- Can I post a whole design package in one contract?
- Yes. A multi-professional contract names concept/machine designer, production detailer, and tooling designer as separate roles inside one posting. Each professional applies to the role that matches them. The buyer awards each role independently as qualified responses come in — usually inside the first day on a competitive published rate.
- Can I filter designers by CAD platform?
- Yes. SolidWorks, Autodesk Inventor, PTC Creo, Siemens NX, CATIA, and Solid Edge are each a tagged skill path, and PDM/PLM experience (SOLIDWORKS PDM, Windchill, Teamcenter, Vault) is searchable too.

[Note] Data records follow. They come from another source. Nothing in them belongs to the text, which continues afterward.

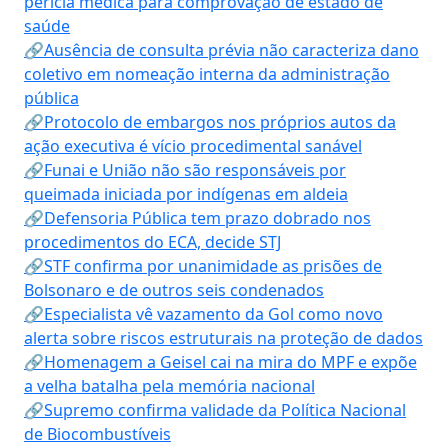
perícia médica para comprovação de estado de
saúde
🔗Ausência de consulta prévia não caracteriza dano
coletivo em nomeação interna da administração
pública
🔗Protocolo de embargos nos próprios autos da
ação executiva é vício procedimental sanável
🔗Funai e União não são responsáveis por
queimada iniciada por indígenas em aldeia
🔗Defensoria Pública tem prazo dobrado nos
procedimentos do ECA, decide STJ
🔗STF confirma por unanimidade as prisões de
Bolsonaro e de outros seis condenados
🔗Especialista vê vazamento da Gol como novo
alerta sobre riscos estruturais na proteção de dados
🔗Homenagem a Geisel cai na mira do MPF e expõe
a velha batalha pela memória nacional
🔗Supremo confirma validade da Política Nacional
de Biocombustíveis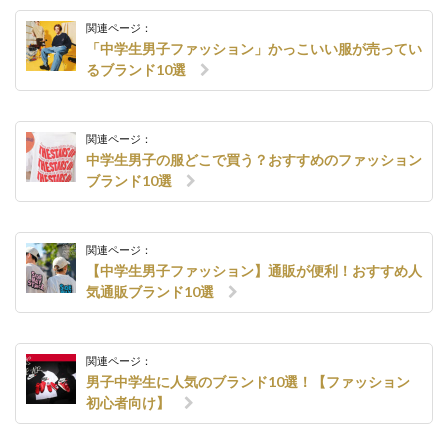
関連ページ：
「中学生男子ファッション」かっこいい服が売ってい
るブランド10選
関連ページ：
中学生男子の服どこで買う？おすすめのファッション
ブランド10選
関連ページ：
【中学生男子ファッション】通販が便利！おすすめ人
気通販ブランド10選
関連ページ：
男子中学生に人気のブランド10選！【ファッション
初心者向け】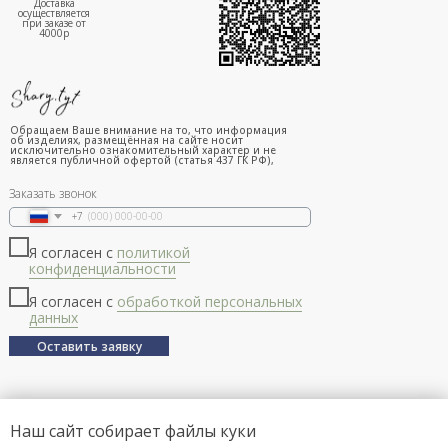
Доставка
осуществляется
при заказе от
4000р
Обращаем Ваше внимание на то, что информация
об изделиях, размещённая на сайте носит
исключительно ознакомительный характер и не
является публичной офертой (статья 437 ГК РФ),
Заказать звонок
+7
Я согласен с
политикой
конфиденциальности
Я согласен с
обработкой персональных
данных
Оставить заявку
Наш сайт собирает файлы куки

Buyers filter to native modelers on the exact seat their shop standardizes on rather than a generic "3D CAD" line.
- Do you have designers for tooling, fixtures, and EOAT?
- Yes. Tooling and fixture design, checking fixtures, and end-of-arm-tooling and gripper design are distinct skill paths. Buyers commonly post a tooling-only contract, bundle it with the machine design, or wrap concept, detailing, and tooling into one multi-professional posting.
- Are the designers fluent in GD&T and drawing standards?
- Yes. ASME Y14.5 GD&T, ISO tolerancing, DFM/DFA, and material/finish callouts are tagged and reviewable. Buyers building to automotive, aerospace, or medical-device print standards filter on the tolerancing discipline and drawing-package rigor the build actually requires.
- Can a mechanical designer also do FEA or layout?
- Many can. Finite-element analysis for structural and fatigue checks, conveyor and material-handling layout, robotic cell design, and pneumatic/hydraulic component selection are searchable specialties. Buyers who need a designer who can validate the structure or lay out the cell — not just detail parts — filter for exactly that.
- Will I get flooded with unqualified applicants?
- No. Profiles surface published rate, CAD-seat experience, and standards fluency up front. Most buyers see a small, well-targeted set of responses rather than a flood — the published rate filters the pool by itself, and the platform-specific skill paths route the posting to the designers who actually model in that seat.
- How does this compare to a staffing agency?
- The platform is direct: buyer posts, the designer applies, the buyer awards. No recruiter intermediating the rate. No screening tax stacked on the designer's pay. Posting is free; the optional managed-service layer (W-2 payroll, certificates of insurance, contractor admin) is opt-in for buyers who want to outsource the back-office side, and direct posting is the default.
- Where is the strongest geographic coverage?
- Michigan and Ohio lead on automotive and machine-build design. California and Washington lead on aerospace and medical device. Texas leads on energy and heavy equipment. Indiana, Illinois, Wisconsin, and Pennsylvania follow on packaging and general manufacturing. Coverage is worldwide; in the US, the volume concentrates around where the machine builders and OEMs are.